Cette manne financière a créé une dichotomie frappante : alors qu'une élite restreinte prospère, le reste de la population active de la Silicon Valley se sent marginalisé. Das décrit une ambiance frénétique à San Francisco, où l'écart entre les résultats financiers est le plus extrême qu'il ait jamais observé. Dans cette bulle technologique, ce qui est considéré comme un niveau de vie élevé ailleurs est perçu comme moyen.
OpenAI, par exemple, aurait transformé à lui seul 75 personnes en multimillionnaires, chacun valant 30 millions de dollars à l'automne dernier. Ce phénomène contribue à l'impression que pour beaucoup, travailler dans un emploi bien rémunéré, mais inférieur à 500 000 dollars par an, ne suffira jamais à atteindre de tels sommets.
Les conséquences d'une carrière dans l'ombre
Face à cette disparité, les travailleurs de la Silicon Valley s'interrogent sur leur avenir professionnel. La voie traditionnelle de carrière semble être devenue un mauvais choix, poussant beaucoup à explorer de nouvelles options. Les questions fusent : faut-il créer sa propre entreprise ? Est-il trop tard pour rejoindre des géants comme Anthropic ou OpenAI ? Quelle sera la prochaine opportunité à saisir ?
Cette quête de sens et de sécurité financière entraîne une augmentation des revendications salariales et une plus grande mobilité professionnelle. Das évoque un malaise profond parmi les jeunes travailleurs, qui craignent de devenir une "sous-classe permanente". Les cadres intermédiaires, quant à eux, se sentent paralysés, incapables de rivaliser avec les compétences spécifiques requises par l'IA.
Les licenciements sont également en plein essor, et de nombreux ingénieurs logiciels estiment que leurs compétences fondamentales sont devenues sans valeur. La gestion intermédiaire est en train d'être vidée dans de nombreuses entreprises, laissant ces professionnels dans l'incertitude.

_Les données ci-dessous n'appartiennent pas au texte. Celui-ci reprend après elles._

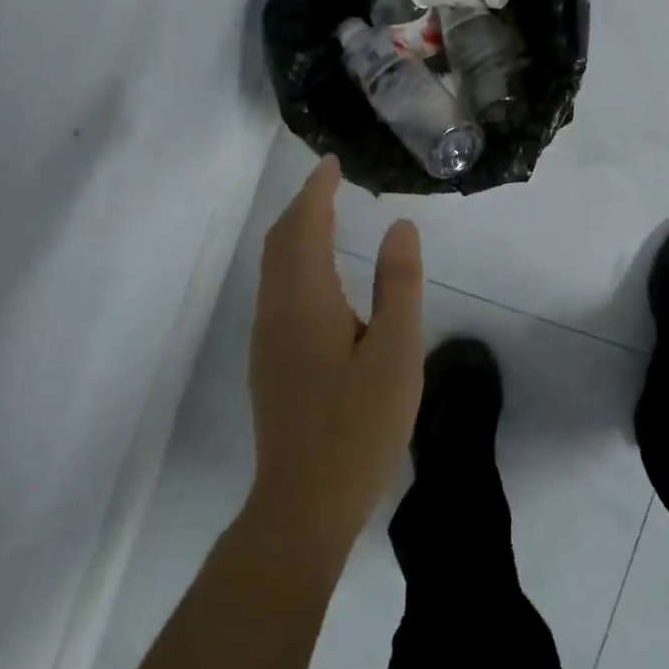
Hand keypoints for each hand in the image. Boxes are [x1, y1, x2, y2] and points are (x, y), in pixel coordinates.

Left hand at [246, 156, 423, 552]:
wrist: (304, 504)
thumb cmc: (358, 425)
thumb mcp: (396, 350)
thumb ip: (399, 284)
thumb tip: (400, 227)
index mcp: (306, 301)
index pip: (304, 227)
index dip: (317, 191)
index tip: (333, 164)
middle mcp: (277, 311)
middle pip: (280, 242)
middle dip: (302, 206)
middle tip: (331, 182)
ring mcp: (268, 339)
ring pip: (273, 267)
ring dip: (295, 232)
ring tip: (326, 215)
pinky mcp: (270, 362)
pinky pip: (277, 289)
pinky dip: (294, 261)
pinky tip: (319, 275)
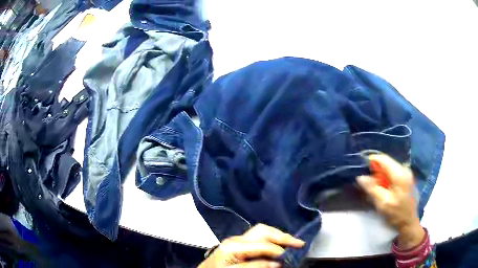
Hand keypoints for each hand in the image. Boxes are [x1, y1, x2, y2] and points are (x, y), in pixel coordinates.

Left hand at [198, 224, 304, 267]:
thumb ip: (254, 266)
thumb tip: (276, 263)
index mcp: (234, 246)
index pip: (262, 244)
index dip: (277, 250)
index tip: (288, 257)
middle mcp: (236, 239)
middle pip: (263, 231)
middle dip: (282, 236)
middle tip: (299, 243)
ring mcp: (237, 240)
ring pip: (261, 231)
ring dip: (278, 235)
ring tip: (292, 242)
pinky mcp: (238, 243)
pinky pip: (258, 237)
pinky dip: (271, 239)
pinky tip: (278, 245)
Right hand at [357, 154, 424, 248]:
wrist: (409, 222)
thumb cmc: (396, 214)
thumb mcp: (382, 203)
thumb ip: (372, 189)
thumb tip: (360, 177)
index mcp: (400, 174)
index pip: (384, 159)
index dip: (372, 160)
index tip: (362, 168)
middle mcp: (405, 169)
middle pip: (387, 163)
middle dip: (376, 170)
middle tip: (367, 182)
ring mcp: (407, 173)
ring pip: (390, 168)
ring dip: (381, 175)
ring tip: (375, 187)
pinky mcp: (407, 179)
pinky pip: (394, 173)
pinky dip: (387, 178)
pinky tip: (384, 188)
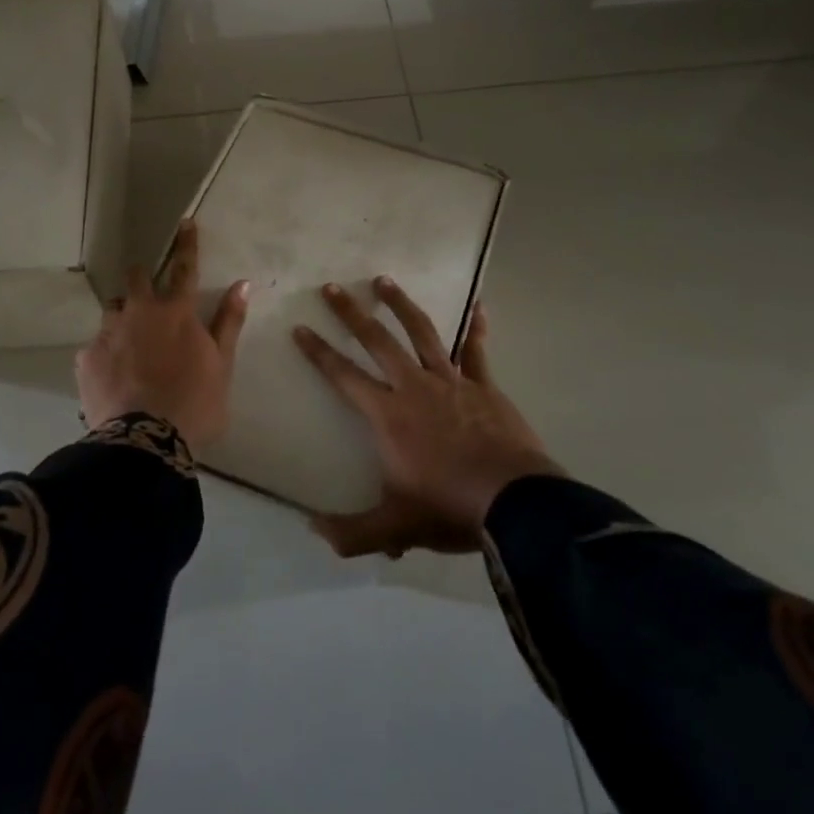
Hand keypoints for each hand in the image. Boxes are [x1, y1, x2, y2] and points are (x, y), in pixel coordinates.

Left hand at [75, 221, 249, 452]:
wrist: (145, 441)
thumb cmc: (195, 403)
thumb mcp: (223, 365)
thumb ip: (229, 322)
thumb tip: (243, 284)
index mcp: (176, 312)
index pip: (185, 268)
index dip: (187, 244)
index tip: (185, 222)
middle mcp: (140, 313)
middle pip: (137, 280)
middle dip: (142, 276)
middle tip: (145, 288)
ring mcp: (109, 333)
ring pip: (112, 310)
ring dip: (122, 316)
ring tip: (128, 341)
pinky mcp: (87, 358)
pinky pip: (96, 346)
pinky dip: (106, 353)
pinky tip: (113, 376)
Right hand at [294, 280, 563, 557]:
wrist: (514, 502)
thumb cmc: (448, 508)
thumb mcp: (394, 527)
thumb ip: (351, 532)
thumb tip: (312, 529)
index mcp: (388, 415)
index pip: (343, 375)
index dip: (319, 352)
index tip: (300, 328)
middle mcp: (414, 387)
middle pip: (377, 340)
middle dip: (351, 313)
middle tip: (332, 287)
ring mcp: (451, 381)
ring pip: (421, 332)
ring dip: (400, 305)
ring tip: (383, 280)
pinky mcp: (484, 386)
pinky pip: (477, 350)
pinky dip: (476, 327)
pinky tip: (478, 305)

Le paradoxe du succès financier
Même ceux qui ont bénéficié de cette ruée vers l'or technologique ne trouvent pas le bonheur. Das souligne un manque de sens profond chez ces nouveaux riches, dont certains ont vu leur fortune passer de moins de 150 000 dollars à plus de 50 millions en un temps record. Ce changement brutal a bouleversé leurs plans de vie et leur vision de l'avenir.
Certains choisissent de s'installer à New York pour profiter de la vie, tandis que d'autres se lancent dans la création d'entreprises, souvent par simple désir de prestige. Dans la Silicon Valley, l'ancienneté et le travail acharné ne sont plus garantis de succès. Être au bon endroit au bon moment dans l'industrie de l'IA semble être le facteur déterminant.

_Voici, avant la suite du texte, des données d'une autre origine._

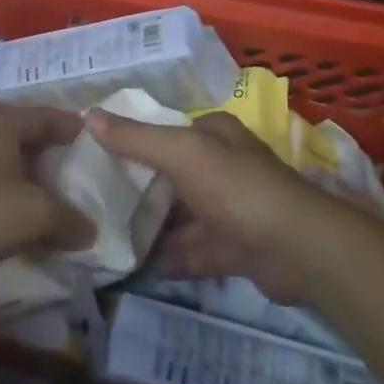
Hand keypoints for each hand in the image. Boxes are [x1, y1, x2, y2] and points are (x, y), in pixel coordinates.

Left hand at [0, 108, 95, 271]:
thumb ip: (67, 219)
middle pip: (28, 137)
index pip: (49, 115)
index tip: (96, 142)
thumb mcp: (32, 214)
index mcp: (2, 122)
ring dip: (30, 179)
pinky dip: (9, 194)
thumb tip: (91, 231)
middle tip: (78, 174)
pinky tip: (21, 216)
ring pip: (7, 161)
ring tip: (54, 200)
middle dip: (53, 156)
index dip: (74, 128)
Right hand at [86, 109, 335, 305]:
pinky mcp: (232, 248)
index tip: (95, 154)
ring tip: (105, 236)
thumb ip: (135, 138)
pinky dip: (168, 258)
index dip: (134, 139)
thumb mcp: (181, 152)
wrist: (295, 248)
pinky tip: (134, 268)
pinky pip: (192, 251)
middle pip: (171, 175)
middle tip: (92, 200)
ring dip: (150, 227)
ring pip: (180, 215)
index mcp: (214, 134)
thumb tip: (87, 115)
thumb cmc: (235, 186)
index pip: (167, 130)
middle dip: (138, 188)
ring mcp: (228, 209)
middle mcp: (222, 166)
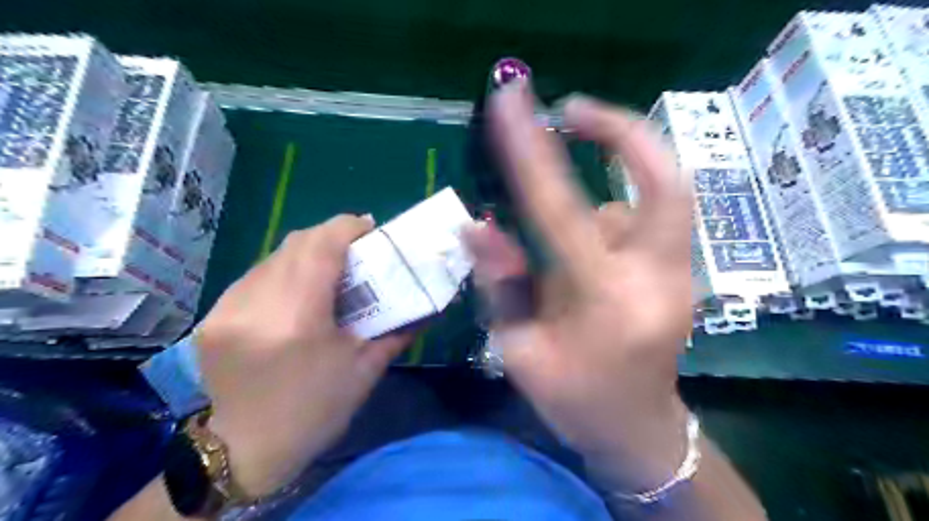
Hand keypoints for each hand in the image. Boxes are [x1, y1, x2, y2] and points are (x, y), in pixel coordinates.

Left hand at [198, 214, 406, 495]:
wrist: (247, 449)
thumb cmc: (317, 410)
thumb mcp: (366, 369)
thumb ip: (399, 329)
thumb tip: (428, 305)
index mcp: (298, 319)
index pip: (320, 247)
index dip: (347, 227)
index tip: (369, 227)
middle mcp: (256, 305)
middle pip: (296, 244)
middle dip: (330, 236)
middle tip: (355, 250)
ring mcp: (227, 309)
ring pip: (273, 256)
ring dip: (305, 254)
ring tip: (328, 270)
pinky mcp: (212, 317)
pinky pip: (254, 276)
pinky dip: (282, 272)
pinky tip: (296, 292)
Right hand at [469, 86, 691, 492]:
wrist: (640, 428)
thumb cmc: (574, 399)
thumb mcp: (520, 353)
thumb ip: (501, 285)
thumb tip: (476, 226)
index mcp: (605, 301)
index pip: (562, 211)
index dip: (532, 152)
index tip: (511, 103)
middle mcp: (655, 276)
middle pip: (664, 180)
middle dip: (622, 132)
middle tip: (574, 110)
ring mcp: (679, 272)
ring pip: (648, 199)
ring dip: (606, 193)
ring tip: (570, 250)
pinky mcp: (682, 270)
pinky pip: (646, 219)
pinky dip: (614, 218)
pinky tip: (591, 259)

Das cite un ami fondateur, financièrement indépendant depuis longtemps, qui refuse de vendre son entreprise. La raison ? "Tout le monde veut me parler maintenant. Si je vends, je n'aurai que de l'argent." Cette déclaration illustre le dilemme existentiel auquel sont confrontés ceux qui ont réussi dans cette nouvelle ère technologique.